If this is all you take from this article, I would have done a good job. 

Never fall for this advice.

I don’t even know how it came to be. 

But here’s the thing: marriage and parenthood are like pressure cookers; they amplify things, they don’t improve them. 

That means, if you had 10% issues before them, they will be amplified to like 60%, if not more. 

So, if you have communication problems now, adding a mortgage or a screaming infant will only make those communication problems ten times louder. 

While marriage and parenthood are both beautiful milestones that you should look forward to if you want to, only do them when you are ready. 

Don’t ever use them as repair tools; they don’t achieve that; they instead worsen your situation. 

So, if you want to do those things with your present partner, make sure to fix your issues first.

7. Love is enough

Popular Relationship Advice You Should Never Follow

This is the hardest one to accept because we all want to believe it. 

But love is not enough. 

You can love someone deeply and still be completely incompatible with them regarding finances, desire for children, location, or core values.
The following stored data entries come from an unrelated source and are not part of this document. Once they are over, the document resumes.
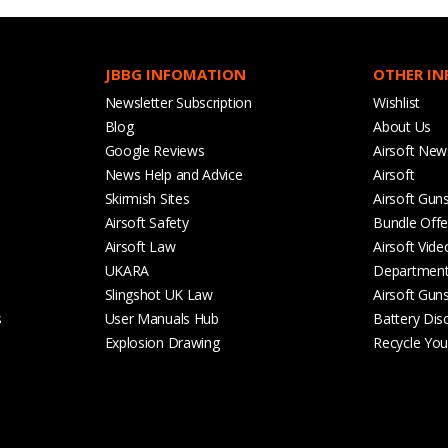
JBBG INFOMATION
OTHER I
Newsletter Subscription
Wishlist
Blog
About Us
Google Reviews
Airsoft New
News Help and Advice
Airsoft
Skirmish Sites
Airsoft Gun
Airsoft Safety
Bundle Offe
Airsoft Law
Airsoft Vide
UKARA
Departmen
Slingshot UK Law
Airsoft Gun
s
User Manuals Hub
Battery Dis
Explosion Drawing
Recycle Your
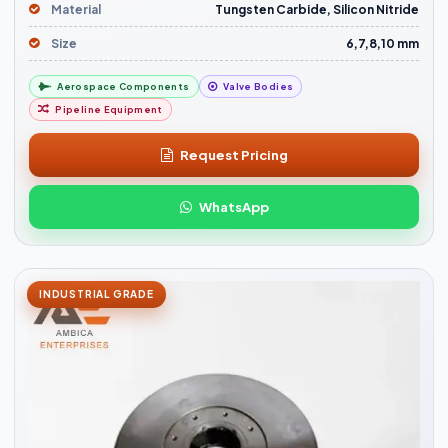
Material
Tungsten Carbide, Silicon Nitride
Size
6,7,8,10 mm
Aerospace Components
Valve Bodies
Pipeline Equipment
Request Pricing
WhatsApp
INDUSTRIAL GRADE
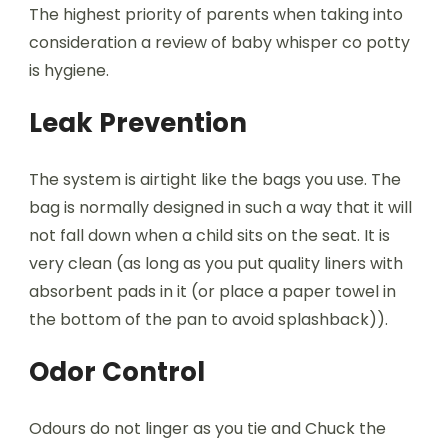
The highest priority of parents when taking into
consideration a review of baby whisper co potty
is hygiene.
Leak Prevention
The system is airtight like the bags you use. The
bag is normally designed in such a way that it will
not fall down when a child sits on the seat. It is
very clean (as long as you put quality liners with
absorbent pads in it (or place a paper towel in
the bottom of the pan to avoid splashback)).
Odor Control
Odours do not linger as you tie and Chuck the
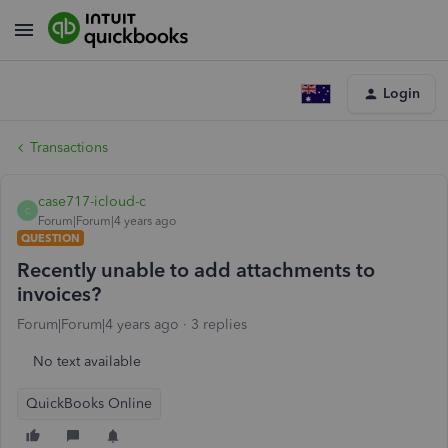
Login
Transactions
case717-icloud-c
C
Forum|Forum|4 years ago
QUESTION
Recently unable to add attachments to
invoices?
Forum|Forum|4 years ago
3 replies
No text available
QuickBooks Online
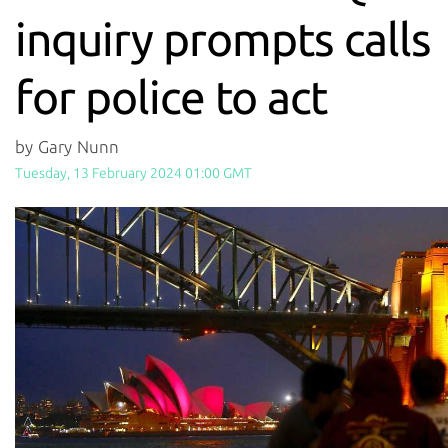
inquiry prompts calls
for police to act
by Gary Nunn
Tuesday, 13 February 2024 01:00 GMT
Love is the foundation, yes, but you need other materials to build the house. 

You need mutual respect, shared goals, financial compatibility, and timing. 

Ignoring major red flags or fundamental lifestyle differences because “the love is so strong” is dangerous. 

That’s you basically welcoming heartbreak and maybe even trauma. 

So, save yourself from that. 

Even if you have feelings for each other, sometimes, the most mature thing you can do is realize that the relationship still isn’t viable, even though the love is real.